--- REQUEST ---
Would you write out every record that follows exactly, with the pictures left out?

Saved data entries
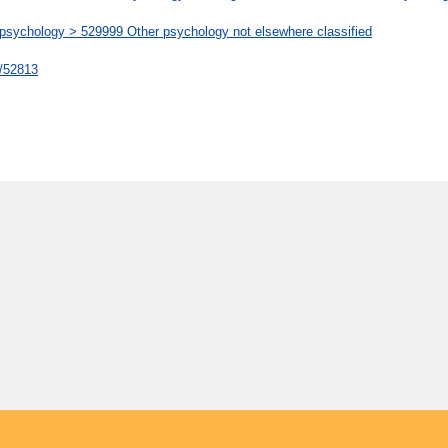
chology > 529999 Other psychology not elsewhere classified
t/52813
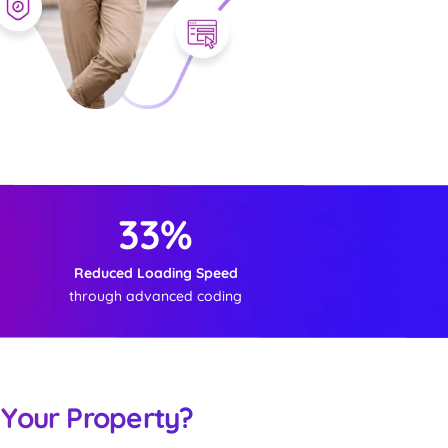
33%
Reduced Loading Speed
through advanced coding
 Your Property?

--- RESPONSE TO THE EXERCISE ---
chology > 529999 Other psychology not elsewhere classified
t/52813
33%
Reduced Loading Speed
through advanced coding
 Your Property?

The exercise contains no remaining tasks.